Author : Cormac Ó Gráda
Publisher : Princeton University Press
Page : 314 pages
File Size : 25,25 MB
Release : 2020-09-01
Category : History
ISBN : 0691217920
Here Ireland's premier economic historian and one of the leading authorities on the Great Irish Famine examines the most lethal natural disaster to strike Europe in the nineteenth century. Between the mid-eighteenth and early-nineteenth centuries, the food source that we still call the Irish potato had allowed the fastest population growth in the whole of Western Europe. As vividly described in Ó Gráda's new work, the advent of the blight phytophthora infestans transformed the potato from an emblem of utility to a symbol of death by starvation.

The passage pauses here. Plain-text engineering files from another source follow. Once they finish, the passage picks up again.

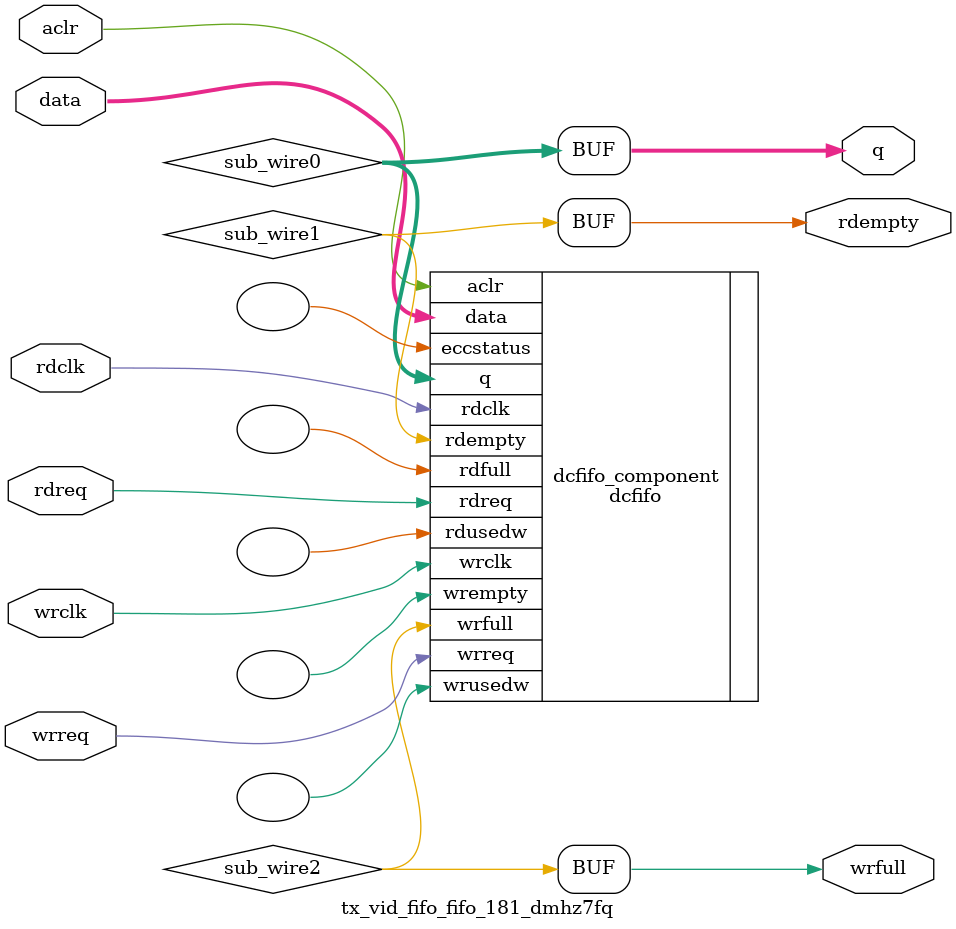
<source format=v>



`timescale 1 ps / 1 ps
// synopsys translate_on
module  tx_vid_fifo_fifo_181_dmhz7fq  (
    aclr,
    data,
    rdclk,
    rdreq,
    wrclk,
    wrreq,
    q,
    rdempty,
    wrfull);

    input    aclr;
    input  [71:0]  data;
    input    rdclk;
    input    rdreq;
    input    wrclk;
    input    wrreq;
    output [71:0]  q;
    output   rdempty;
    output   wrfull;
`ifndef ALTERA_RESERVED_QIS
// synopsys translate_off
`endif
    tri0     aclr;
`ifndef ALTERA_RESERVED_QIS
// synopsys translate_on
`endif

    wire [71:0] sub_wire0;
    wire  sub_wire1;
    wire  sub_wire2;
    wire [71:0] q = sub_wire0[71:0];
    wire  rdempty = sub_wire1;
    wire  wrfull = sub_wire2;

    dcfifo  dcfifo_component (
                .aclr (aclr),
                .data (data),
                .rdclk (rdclk),
                .rdreq (rdreq),
                .wrclk (wrclk),
                .wrreq (wrreq),
                .q (sub_wire0),
                .rdempty (sub_wire1),
                .wrfull (sub_wire2),
                .eccstatus (),
                .rdfull (),
                .rdusedw (),
                .wrempty (),
                .wrusedw ());
    defparam
        dcfifo_component.enable_ecc  = "FALSE",
        dcfifo_component.intended_device_family  = "Arria 10",
        dcfifo_component.lpm_hint  = "DISABLE_DCFIFO_EMBEDDED_TIMING_CONSTRAINT=TRUE",
        dcfifo_component.lpm_numwords  = 2048,
        dcfifo_component.lpm_showahead  = "OFF",
        dcfifo_component.lpm_type  = "dcfifo",
        dcfifo_component.lpm_width  = 72,
        dcfifo_component.lpm_widthu  = 11,
        dcfifo_component.overflow_checking  = "ON",
        dcfifo_component.rdsync_delaypipe  = 5,
        dcfifo_component.read_aclr_synch  = "ON",
        dcfifo_component.underflow_checking  = "ON",
        dcfifo_component.use_eab  = "ON",
        dcfifo_component.write_aclr_synch  = "OFF",
        dcfifo_component.wrsync_delaypipe  = 5;


endmodule



</source>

The Irish famine peaked in Black '47, but it brought misery and increased mortality to Ireland for several years. Central to Irish and British history, European demography, the world history of famines, and the story of American immigration, the Great Irish Famine is presented here from a variety of new perspectives. Moving away from the traditional narrative historical approach to the catastrophe, Ó Gráda concentrates instead on fresh insights available through interdisciplinary and comparative methods. He highlights several economic and sociological features of the famine previously neglected in the literature, such as the part played by traders and markets, by medical science, and by migration. Other topics include how the Irish climate, usually hospitable to the potato, exacerbated the failure of the crops in 1845-1847, and the controversial issue of Britain's failure to provide adequate relief to the dying Irish. Ó Gráda also examines the impact on urban Dublin of what was mainly a rural disaster and offers a critical analysis of the famine as represented in folk memory and tradition. The broad scope of this book is matched by its remarkable range of sources, published and archival. The book will be the starting point for all future research into the Irish famine.